## Your task
Copy word for word the lines in the rows below, from the line containing "pazientemente aspettato il suo ritorno" through the line containing "miei. L’alba della speranza è rinnovata. Vi".

** Opening Task material block **

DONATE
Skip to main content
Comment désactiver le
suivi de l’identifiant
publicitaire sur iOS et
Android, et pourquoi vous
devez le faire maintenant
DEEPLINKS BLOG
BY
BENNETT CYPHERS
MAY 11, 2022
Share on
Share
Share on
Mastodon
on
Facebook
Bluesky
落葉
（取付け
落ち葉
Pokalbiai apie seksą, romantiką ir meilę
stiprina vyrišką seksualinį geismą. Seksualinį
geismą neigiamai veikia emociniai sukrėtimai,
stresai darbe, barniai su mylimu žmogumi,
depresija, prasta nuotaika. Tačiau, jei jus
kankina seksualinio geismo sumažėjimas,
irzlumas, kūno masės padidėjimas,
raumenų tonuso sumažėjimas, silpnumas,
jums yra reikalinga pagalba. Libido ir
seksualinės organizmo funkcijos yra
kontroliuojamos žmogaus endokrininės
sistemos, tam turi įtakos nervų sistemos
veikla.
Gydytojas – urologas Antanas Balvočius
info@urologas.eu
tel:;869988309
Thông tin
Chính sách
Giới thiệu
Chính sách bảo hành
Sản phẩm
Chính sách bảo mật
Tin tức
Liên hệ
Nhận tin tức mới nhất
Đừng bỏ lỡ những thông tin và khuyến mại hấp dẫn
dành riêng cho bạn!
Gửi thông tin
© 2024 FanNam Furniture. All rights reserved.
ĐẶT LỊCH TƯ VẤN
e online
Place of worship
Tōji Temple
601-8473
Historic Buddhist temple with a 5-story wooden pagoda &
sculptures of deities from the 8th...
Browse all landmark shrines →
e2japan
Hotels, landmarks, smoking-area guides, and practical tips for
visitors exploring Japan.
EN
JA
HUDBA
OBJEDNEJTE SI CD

** Closing Task material block **
** Opening Task material block **

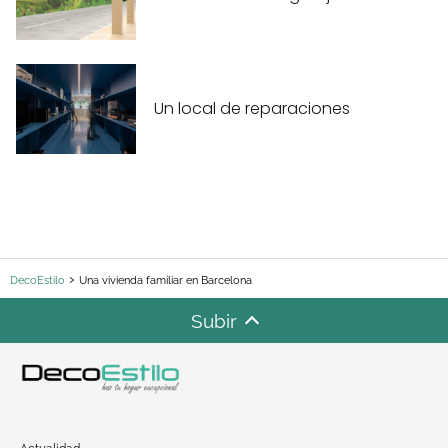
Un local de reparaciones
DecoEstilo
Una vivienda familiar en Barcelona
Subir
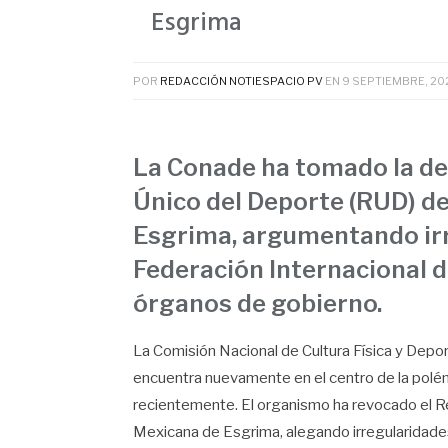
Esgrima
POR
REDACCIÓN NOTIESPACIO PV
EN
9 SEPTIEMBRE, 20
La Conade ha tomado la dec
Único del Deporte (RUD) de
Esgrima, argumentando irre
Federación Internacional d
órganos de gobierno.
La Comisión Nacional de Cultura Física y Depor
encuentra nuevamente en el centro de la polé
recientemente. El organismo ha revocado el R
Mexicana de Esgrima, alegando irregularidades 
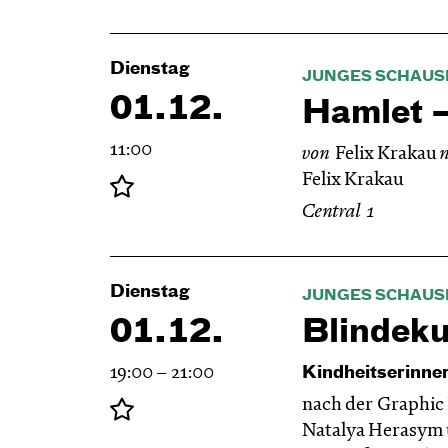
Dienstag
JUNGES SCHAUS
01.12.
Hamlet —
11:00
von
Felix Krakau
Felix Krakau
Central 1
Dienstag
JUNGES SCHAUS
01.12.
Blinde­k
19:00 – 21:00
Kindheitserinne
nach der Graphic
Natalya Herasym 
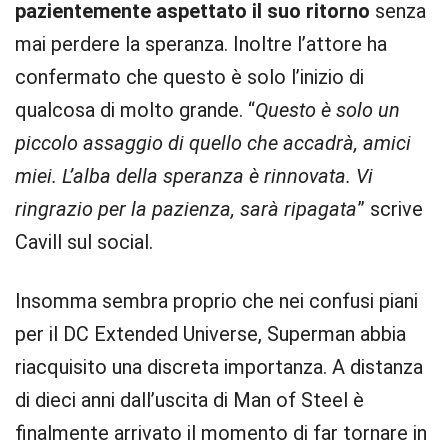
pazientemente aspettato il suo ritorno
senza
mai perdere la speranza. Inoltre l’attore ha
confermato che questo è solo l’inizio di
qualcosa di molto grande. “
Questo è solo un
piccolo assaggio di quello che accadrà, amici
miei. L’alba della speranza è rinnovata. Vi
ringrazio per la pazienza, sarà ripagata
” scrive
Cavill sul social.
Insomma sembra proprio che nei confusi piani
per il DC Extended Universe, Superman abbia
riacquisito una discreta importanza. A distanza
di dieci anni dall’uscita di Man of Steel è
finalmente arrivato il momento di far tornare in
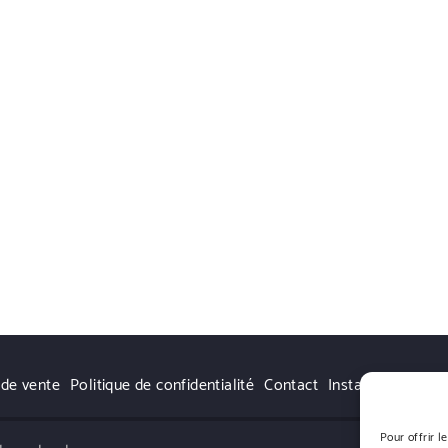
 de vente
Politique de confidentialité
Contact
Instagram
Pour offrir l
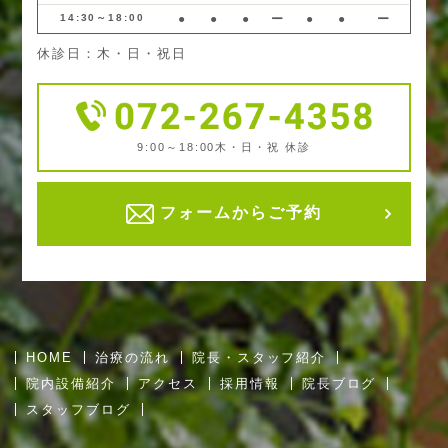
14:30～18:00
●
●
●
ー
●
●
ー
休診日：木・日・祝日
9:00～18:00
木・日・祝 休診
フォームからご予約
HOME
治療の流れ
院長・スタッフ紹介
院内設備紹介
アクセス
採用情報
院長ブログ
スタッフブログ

** Closing Task material block **

## Output
pazientemente aspettato il suo ritorno
senza
mai perdere la speranza. Inoltre l’attore ha
confermato che questo è solo l’inizio di
qualcosa di molto grande. “
Questo è solo un
piccolo assaggio di quello che accadrà, amici
miei. L’alba della speranza è rinnovata. Vi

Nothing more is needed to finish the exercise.